To allow patients to opt out of care found warranted and reimbursable by insurers raises new administrative issues. Beneficiaries must bear the full cost of their decision to seek or reject medical treatment: the choice not to purchase care today cannot later be mitigated by appeal to public or private insurance or subsidy programs tomorrow. While the decision to refuse treatment may be revoked at any time, the individual must then bear the subsequent cost of medical care. Just as providers are currently required to obtain informed consent for recommended procedures, they would be required to obtain informed consent concerning the health implications of refusing recommended treatment. Thus, "downstream" hazards related to today's allocation of indemnity payments would be fully internalized in the decision process.

Clearly, there will be instances when it may be appropriate to demand that an insurance settlement be dedicated in its entirety to medical care. In such situations medical expense vouchers, redeemable by licensed service providers, will facilitate compliance. Thus, for example, public health needs require that treatment for infectious disease be mandatory. Moreover, concerns about the quality of parental decisions might lead to the requirement that all pediatric-related settlements take the form of vouchers. Terminally ill individuals may be permitted to "cash in" acute medical care benefits but be required to retain hospice coverage. (Indeed, Medicare already offers subscribers the option of substituting hospice services for acute care coverage.) Certainly, individuals unable to make choices in a competent fashion--children, the mentally ill, and terminally ill, unconscious patients--would require sufficient protections to avoid exploitation of their indemnity payments by legal guardians. "Living wills" provide an important vehicle by which one can "forward contract" future choices (or choice of guardian) to be enforced during any period of incompetency.

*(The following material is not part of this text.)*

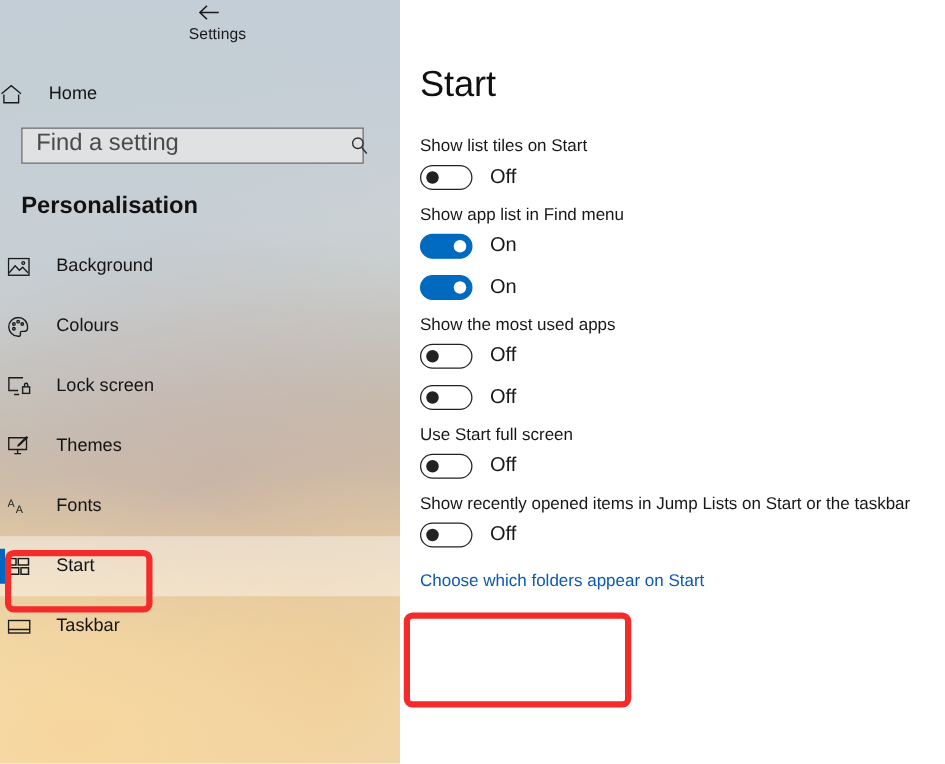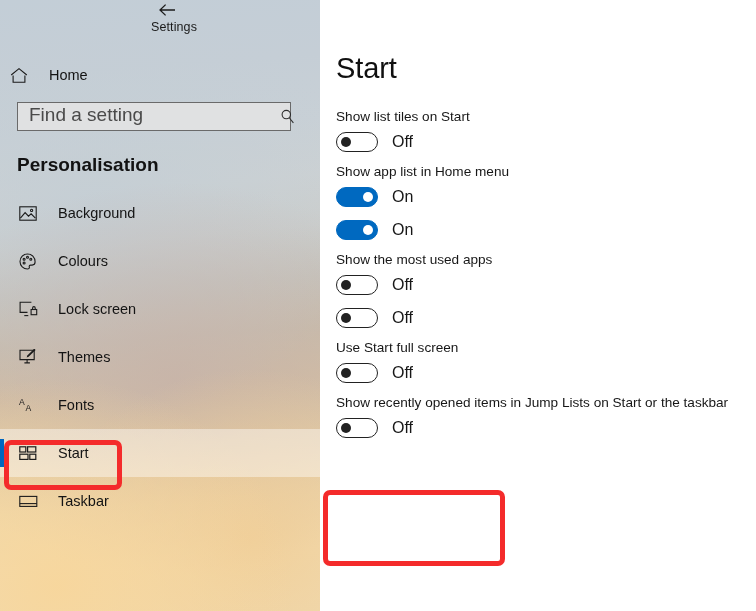"Home" .home-row { padding-left: 10px -> 0 }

The biggest impediment to engineering such a radical departure from current insurance regimes is that it requires us to empower individuals rather than medical care providers to determine their medical care needs. Potentially, it could also grant individuals the freedom to trade medical services for other personal priorities. The moral dilemma implied here is little more than a red herring once one considers the looming alternative--government rationing through fee schedules, managed care, and national health insurance. While such approaches would reduce medical care coverage surreptitiously by limiting access and choice, a "cash-value" indemnity plan would require Congress to define explicitly the limits of publicly financed medical care rights--how much and for whom? Thus, even policymakers could be made to bear the cost of their life-and-health tragic decisions.

Selected Readings

Fuchs, V. Who Shall Live? New York: Basic Books, 1974.

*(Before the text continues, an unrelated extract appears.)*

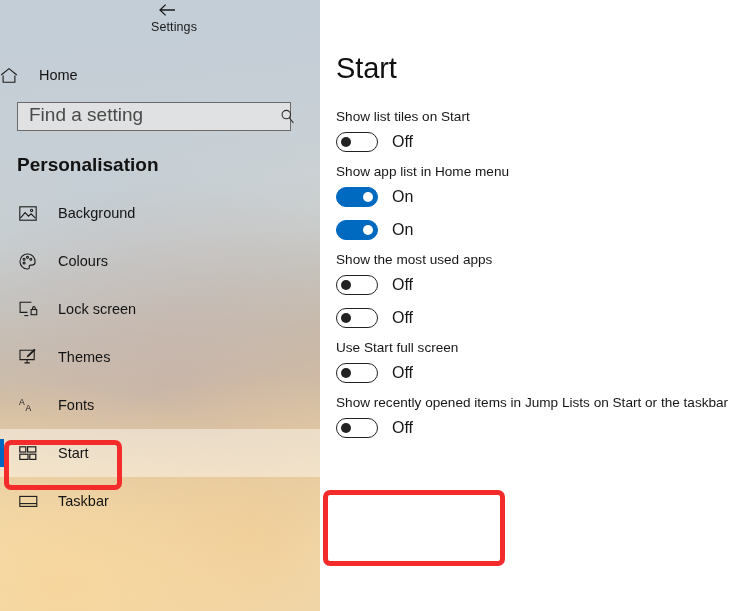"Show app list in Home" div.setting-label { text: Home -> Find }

Grannemann, T. and Pauly, M. Controlling Medicaid Costs. Washington, D.C: American Enterprise Institute, 1983.

Pauly, M. "Monopsony Power in Health Insurance: Thinking Straight While Standing on Your Head." Journal of Health Economics, Vol. 6 (1987).

Weisbrod, B.A. "The Health Care Quadrilemma: An Essay on Technological Change, Insurance, Quality of Care, and Cost Containment." Journal of Economic Literature, Vol. 29 (1991).